Kuno saß vor seiner Höhle. Er las in einem dicken Buch.
„Hallo Kuno Troll, ich brauche deine Hilfe, meine Schwester ist gepunktet!“
„So, so“, brummte Kuno, der sich nicht gern beim Lesen stören ließ. „Rote Punkte?“
„Ja, genau, rote Punkte hat sie, am ganzen Körper und sie fühlt sich schwach.“
„Klarer Fall von Windpocken!“, stellte Kuno fest. „Das ist nichts Schlimmes. Allerdings …“
Sumsinella bekam einen Schreck.
„Allerdings ist die Krankheit ansteckend, es wird zehn Tage dauern, dann wirst auch du mit Punkten gesegnet sein und alle, mit denen deine Schwester und du zu tun haben.“
„Ach herrjemine“, seufzte Sumsinella. „Das ist ja schrecklich!“
„Na, na, so schlimm ist es nicht. Wenn man die Windpocken gehabt hat, dann bekommt man sie nie wieder.

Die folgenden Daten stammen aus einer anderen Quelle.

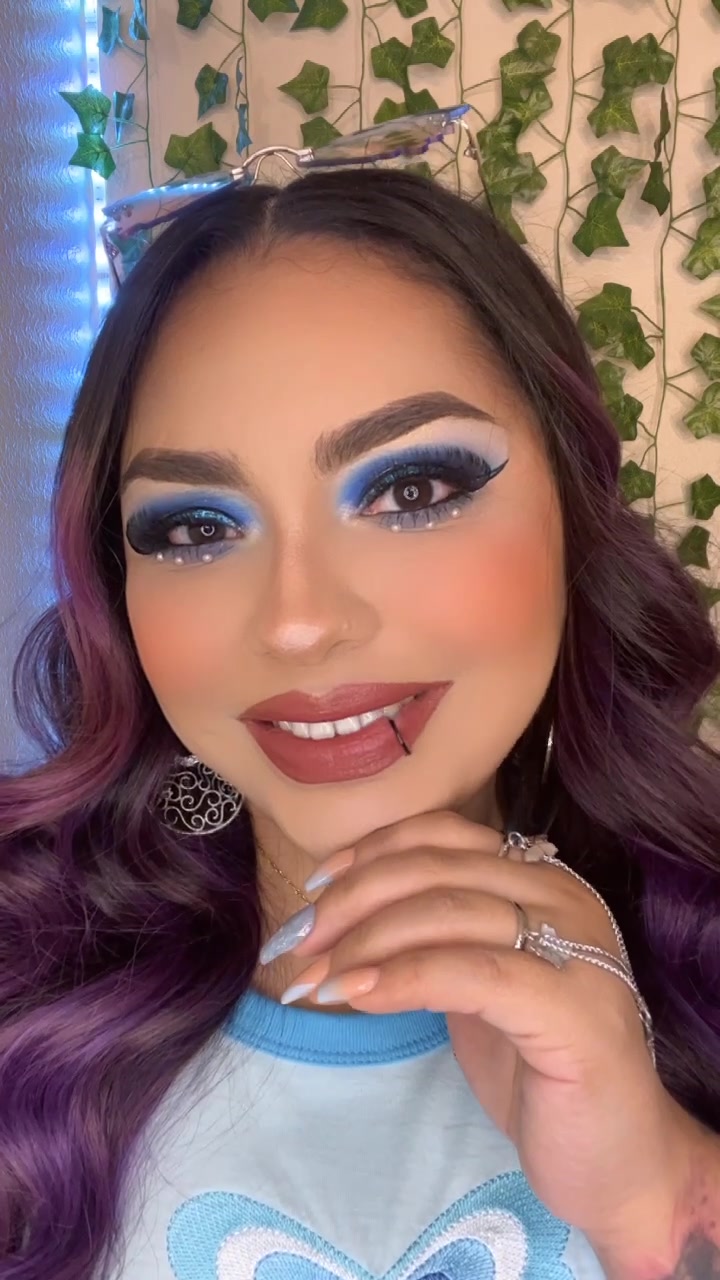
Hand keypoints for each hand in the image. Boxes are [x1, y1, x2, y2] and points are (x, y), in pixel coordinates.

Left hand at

Das ist das Gute daran!“
Kuno erhob sich und holte eine große braune Flasche.
„Damit kannst du deine Schwester einreiben, damit es nicht zu sehr juckt. Und sag ihr, dass sie sich nicht kratzen soll, das gibt Narben.“
Sumsinella bedankte sich und versprach dem Troll, dass sie sich bald wieder melden würde.

Es passierte genau so, wie Kuno es vorausgesagt hatte. Als bei Zitronella die Pusteln langsam abheilten, fing die Pünktchenkrankheit bei Sumsinella an und ob man es glaubt oder nicht – Kuno Troll erwischte es auch.